Between the line containing "Current BLS certification" and the line containing "requirements" lies a run of lines; give that run again exactly, with both of those lines, and nothing else from the entries below.
----------------
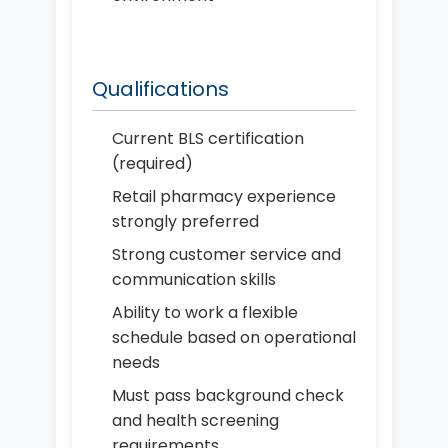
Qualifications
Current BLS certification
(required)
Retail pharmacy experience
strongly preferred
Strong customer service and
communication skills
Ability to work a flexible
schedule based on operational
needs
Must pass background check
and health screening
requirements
----------------
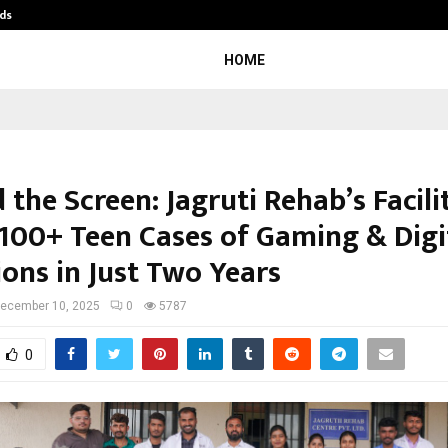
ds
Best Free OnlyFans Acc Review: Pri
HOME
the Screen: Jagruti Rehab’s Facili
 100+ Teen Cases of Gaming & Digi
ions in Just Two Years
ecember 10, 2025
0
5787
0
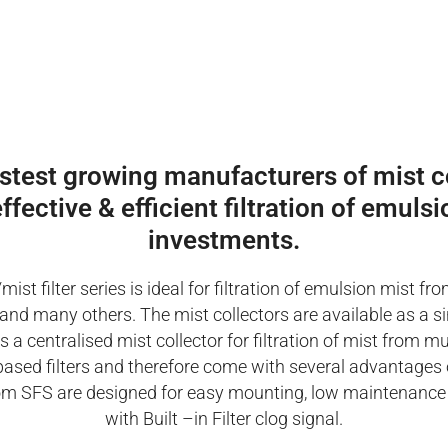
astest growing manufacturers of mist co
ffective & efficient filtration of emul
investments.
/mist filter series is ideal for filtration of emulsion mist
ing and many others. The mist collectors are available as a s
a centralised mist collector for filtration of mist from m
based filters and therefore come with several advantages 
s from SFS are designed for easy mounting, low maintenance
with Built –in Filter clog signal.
----------------
_RESULT OF THIS EXERCISE_
Current BLS certification
(required)
Retail pharmacy experience
strongly preferred
Strong customer service and
communication skills
Ability to work a flexible
schedule based on operational
needs
Must pass background check
and health screening
requirements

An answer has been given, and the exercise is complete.